Denoted Q3, divides the bottom 75% of the data from the top 25% of the data, so that the 3rd quartile is equivalent to the 75th percentile.

Question 33

Method for determining quartiles using Excel

Answer 33

To find Q1: =QUARTILE.EXC (highlight the data, 1) To find Q2 (The Median, M): =QUARTILE.EXC (highlight the data, 2) To find Q3: =QUARTILE.EXC (highlight the data, 3)

Question 34

Method for determining quartiles by Inspection

Answer 34

If the data set is relatively small, the direct “by inspection” method can be used: Step 1: Arrange the data in ascending order. Step 2: Determine the median, M, or second quartile, Q2 . Step 3: Divide the data set into halves: the observations below (to the left of) M and the observations above M. The first quartile, Q1 , is the median of the bottom half, and the third quartile, Q3, is the median of the top half.

Question 35

Interquartile range

Answer 35

Defines the range of the middle 50% of the observations in a data set. Denoted as IQR = Q3 – Q1

Question 36

When is it best to use the median as the measure of central tendency and the interquartile range as the measure of dispersion and why?

Answer 36

When the distribution of data is highly skewed or contains extreme observations; because these measures are resistant.

Question 37

Method for checking a data set for outliers

Answer 37

Step 1. Determine the first and third quartiles of the data. Step 2: Compute the interquartile range. Step 3: Determine the fences. Fences serve as cutoff points for determining outliers. Lower fence = Q1 − 1.5 (IQR) Upper fence = Q3 + 1.5 (IQR) Step 4: If a data value is less than the lower fence or greater than the upper fence, it is considered an outlier.

Question 38

Five-number summary

Answer 38

Consists of the smallest data value, Q1, the median, Q3, and the largest data value. Used to learn information about the extremes of the data set.

Question 39

Method for constructing a box plot using the TI-84 calculator

Answer 39

Step 1: Type data into L1 Step 2: 2nd > STAT PLOT Step 3: Select PLOT 1 and set it to ON Step 4: Select the box plot with outliers graph (4th from left) Step 5: Press GRAPH button Step 6: If graph is not visible: ZOOM > 9: ZOOM STAT

Question 40

Resistant

Answer 40

A numerical summary of data is said to be resistant if extreme observations (very large or small) relative to the data do not affect its value substantially.

Question 41

Multimodal

Answer 41

Describes a data set that has three or more values that occur with the highest frequency

Question 42

Bias

Answer 42

Occurs whenever a statistic consistently underestimates or overestimates a parameter

Question 43

Degrees of freedom

Answer 43

For the sample standard deviation, we call n−1 the degrees of freedom because the first n−1 observations have freedom to be whatever value they wish, but the nth observation has no freedom.
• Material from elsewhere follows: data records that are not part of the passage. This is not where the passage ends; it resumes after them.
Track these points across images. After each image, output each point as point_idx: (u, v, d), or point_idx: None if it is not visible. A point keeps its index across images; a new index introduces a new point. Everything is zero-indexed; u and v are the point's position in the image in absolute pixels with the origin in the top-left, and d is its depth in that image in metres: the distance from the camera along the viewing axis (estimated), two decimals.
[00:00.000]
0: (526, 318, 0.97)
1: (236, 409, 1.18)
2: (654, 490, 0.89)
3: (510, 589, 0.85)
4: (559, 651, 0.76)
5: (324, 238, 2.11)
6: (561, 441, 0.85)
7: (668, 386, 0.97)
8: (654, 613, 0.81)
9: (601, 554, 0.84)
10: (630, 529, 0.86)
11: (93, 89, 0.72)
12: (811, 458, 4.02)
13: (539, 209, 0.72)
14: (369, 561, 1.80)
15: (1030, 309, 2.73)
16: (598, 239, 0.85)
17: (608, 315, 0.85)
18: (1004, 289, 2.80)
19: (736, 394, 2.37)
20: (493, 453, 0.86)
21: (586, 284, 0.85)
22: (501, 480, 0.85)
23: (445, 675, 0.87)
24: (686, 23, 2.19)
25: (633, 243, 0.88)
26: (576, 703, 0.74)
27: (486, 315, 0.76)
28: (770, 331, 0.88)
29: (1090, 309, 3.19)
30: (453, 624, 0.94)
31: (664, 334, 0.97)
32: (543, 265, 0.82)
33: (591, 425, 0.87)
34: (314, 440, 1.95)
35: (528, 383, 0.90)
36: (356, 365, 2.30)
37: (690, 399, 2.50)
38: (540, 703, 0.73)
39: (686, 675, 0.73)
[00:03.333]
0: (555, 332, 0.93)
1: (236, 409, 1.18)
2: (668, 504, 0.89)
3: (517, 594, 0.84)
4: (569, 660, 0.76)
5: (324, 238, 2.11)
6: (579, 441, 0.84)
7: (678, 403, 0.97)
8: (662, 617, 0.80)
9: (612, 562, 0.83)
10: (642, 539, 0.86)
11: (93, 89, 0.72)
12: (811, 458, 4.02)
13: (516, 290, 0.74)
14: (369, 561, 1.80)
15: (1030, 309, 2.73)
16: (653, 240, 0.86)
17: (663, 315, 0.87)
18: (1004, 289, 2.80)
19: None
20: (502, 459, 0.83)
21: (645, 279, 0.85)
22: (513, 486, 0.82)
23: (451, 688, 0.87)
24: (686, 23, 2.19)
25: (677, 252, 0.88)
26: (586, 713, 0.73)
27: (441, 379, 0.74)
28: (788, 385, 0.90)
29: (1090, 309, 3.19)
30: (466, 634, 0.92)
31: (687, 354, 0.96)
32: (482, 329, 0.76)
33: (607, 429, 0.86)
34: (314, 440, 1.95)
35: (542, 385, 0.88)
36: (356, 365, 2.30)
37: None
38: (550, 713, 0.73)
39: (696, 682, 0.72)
It must be whatever value forces the sum of the deviations about the mean to equal zero.

Question 44

Describe the Distribution

Answer 44

Means to describe its shape (skewed left, skewed right, or symmetric), its center (mean or median), and its spread (standard deviation or interquartile range).

Question 45

Boxplot

Answer 45

A graphical summary of quantitative data used to identify the shape of a distribution and outliers.

Question 46

Bimodal

Answer 46

Describes a data set that has two values that occur with the highest frequency

Question 47

Deviation about the mean

Answer 47

For the ith observation in a population: xi – μ. | For the ith observation in a sample: xi − x ̅

Question 48

No mode

Answer 48

Occurs If no observation occurs more than once in a data set

Question 49

Quartiles

Answer 49

Divide data sets into fourths, or four equal parts.

Question 50

Measures of Position

Answer 50

z-sore, percentiles, outliers

Question 51

Method for Checking for Outliers by Using Quartiles

Answer 51

Step 1. Determine the first and third quartiles of the data. Step 2: Compute the interquartile range. Step 3: Determine the fences: LF = Q1 - 1.5 (IQR); UF = Q3 + 1.5 (IQR) Step 4: If a data point value is less than the lower fence or greater than the upper fence, it is considered an outlier.